German share prices closed higher, buoyed by strong bond prices and hints from Iraq that it might be willing to agree to an end to the Persian Gulf War. The 30-share DAX index rose 20.47 to 1,489.41.
In London, stocks finished with modest gains but below the day’s highs, as an early rally ignited by a cut in money lending rates fizzled. The Financial Times 100-share average closed up 3.3 at 2,267.8.
Credit
Government securities prices were little changed in dull trading as the market awaited the release of economic data later this week.
The price of the Treasury’s bellwether 30-year bond, unchanged Tuesday, rose 1/16 point, or about 62 cents per $1,000 in face value. The bond’s yield edged down to 7.95% from late Tuesday’s 7.96%.
In the day’s only piece of significant market news, the government said January retail sales dropped 0.9%.
The drop was significantly less than the 1.5% decline expected by most economists and thus not sharp enough to persuade traders that the Federal Reserve might take quick action to lower interest rates, which would push up bond prices.
The federal funds rate, the interest on overnight loans between banks, was quoted at 6.125%, up from 5.75% late Tuesday, when technical factors pushed the rate downward.
Currency
The dollar advanced on foreign exchange markets, boosted by a British interest rate drop and by signals that the major industrial nations don’t want the U.S. currency to decline.
The decline in British interest rates and an expected cut in Japanese rates helped send the dollar higher, said Robert Ryan, corporate foreign exchange manager with Bank of New York.
Bank of England cut its base rate by 0.5% to 13.5%, making the pound a less attractive investment. All currencies are supported by higher rates in their home countries and lower rates abroad, so a drop in British yields is a positive sign for the dollar.

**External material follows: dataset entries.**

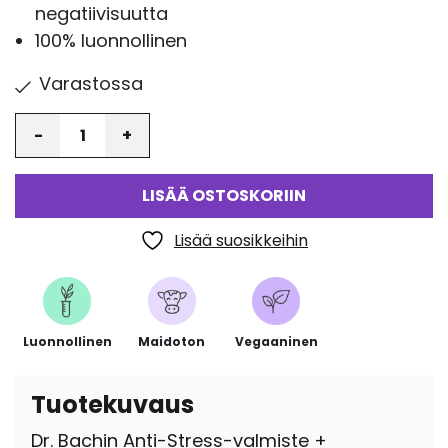
negatiivisuutta
100% luonnollinen
Varastossa
Määrä
LISÄÄ OSTOSKORIIN
Lisää suosikkeihin
Luonnollinen
Maidoton
Vegaaninen
Tuotekuvaus
Dr. Bachin Anti-Stress-valmiste +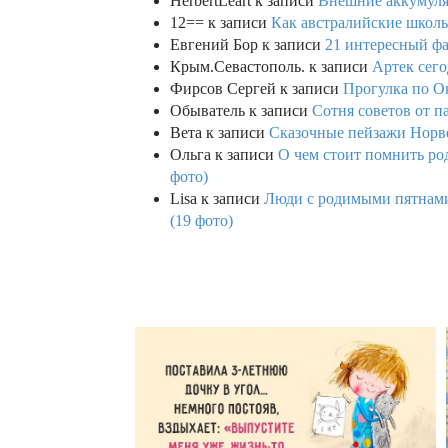
HerbertLeart
к записи
Внешние аккумулят
12==
к записи
Как австралийские школь
Евгений Бор
к записи
21 интересный фа
Крым.Севастополь.
к записи
Артек сего
Фирсов Сергей
к записи
Прогулка по О
Обыватель
к записи
Сотня советов от п
Вета
к записи
Сказочные пейзажи Норве
Ольга
к записи
О чем стоит помнить род
фото)
Lisa
к записи
Люди с родимыми пятнами,
(19 фото)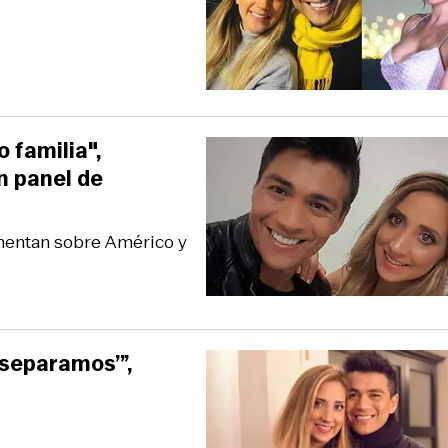
 familia",
n panel de
omentan sobre Américo y
s separamos’”,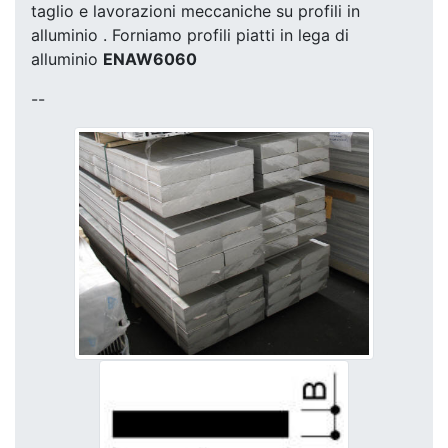
taglio e lavorazioni meccaniche su profili in
alluminio . Forniamo profili piatti in lega di
alluminio
ENAW6060
--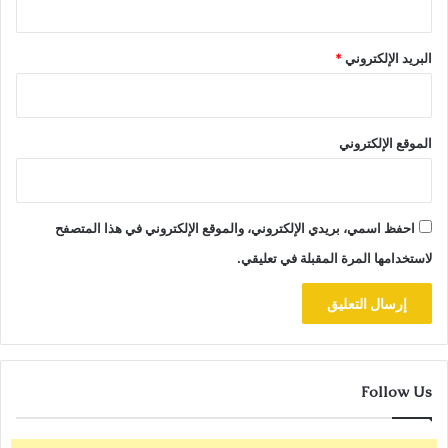
البريد الإلكتروني
*
الموقع الإلكتروني
احفظ اسمي، بريدي الإلكتروني، والموقع الإلكتروني في هذا المتصفح
لاستخدامها المرة المقبلة في تعليقي.
Follow Us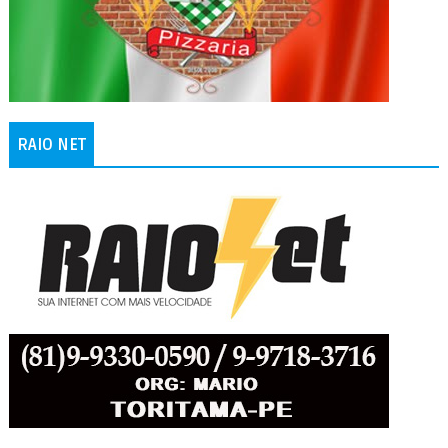
RAIO NET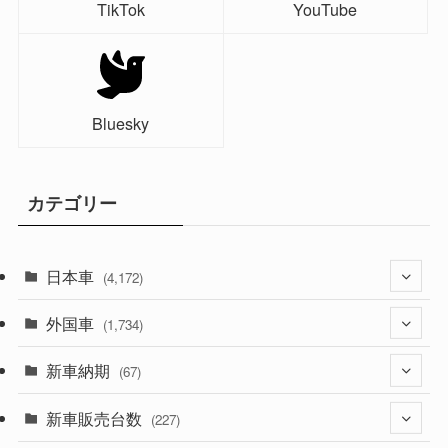
TikTok
YouTube
Bluesky
カテゴリー
日本車
(4,172)
外国車
(1,321)
(1,734)
(329)
新車納期
(274)
(67)
(525)
(188)
新車販売台数
(28)
(227)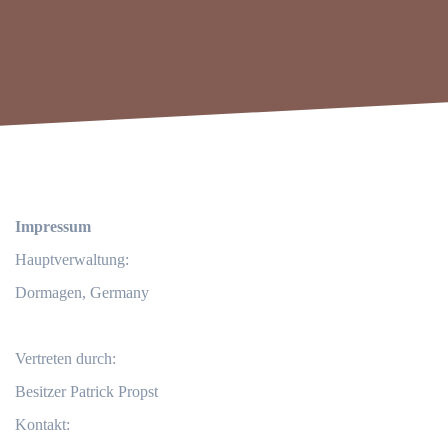
Impressum
Hauptverwaltung:
Dormagen, Germany
Vertreten durch:
Besitzer Patrick Propst
Kontakt:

Analysts said the dollar was also aided by comments by U.S. and Japanese monetary officials that the Group of Seven industrial nations don’t want to see the dollar fall further after its recent slide.
Treasury Undersecretary Charles H. Dallara said in a speech Wednesday that the United States does not want a lower dollar, while Bank of Japan Governor Yasushi Mieno said earlier that the G-7 would take coordinated steps to counter a sharp decline in the dollar.
Central bank intervention Tuesday on behalf of the dollar also helped the U.S. currency Wednesday.
The combination of these factors “tilted the balance in favor of the dollar for the time being,” Ryan said.
In New York, the dollar ended at 1.4639 German marks, up from 1.4542 at Tuesday’s close. It also finished at 129.67 Japanese yen, up from Tuesday’s 128.65.
The British pound fell to $1.9840 in New York from late Tuesday’s $1.9910.
Other late dollar rates in New York, compared to late Tuesday’s prices, included: 1.2530 Swiss francs, up from 1.2460; 4.9875 French francs, up from 4.9565; 1,100.75 Italian lire, up from 1,094.75; and 1.15365 Canadian dollars, up from 1.15355.
Commodities
Prices of coffee futures leaped higher in heavy trading on New York’s Coffee, Sugar and Cocoa Exchange amid mounting worries about the availability of Brazilian and Central American beans.
On other commodity markets, orange juice futures rose sharply; oil futures fell; precious metals were mixed; grains and soybeans were higher, and livestock and meat futures were mixed.
Coffee settled 3.1 to 4 cents higher, with the contract for delivery in March at 91.20 cents a pound, a two-month high.
Light sweet crude oil finished 37 to 41 cents higher, with March at $22.56 a barrel, and heating oil was 0.05 cent to 3.69 cents lower, with March at 67.11 cents a gallon.
Gold was 80 cents to $1 lower, with February at $367.20 an ounce; silver was 3.8 to 4.4 cents higher, with March at $3.753 an ounce.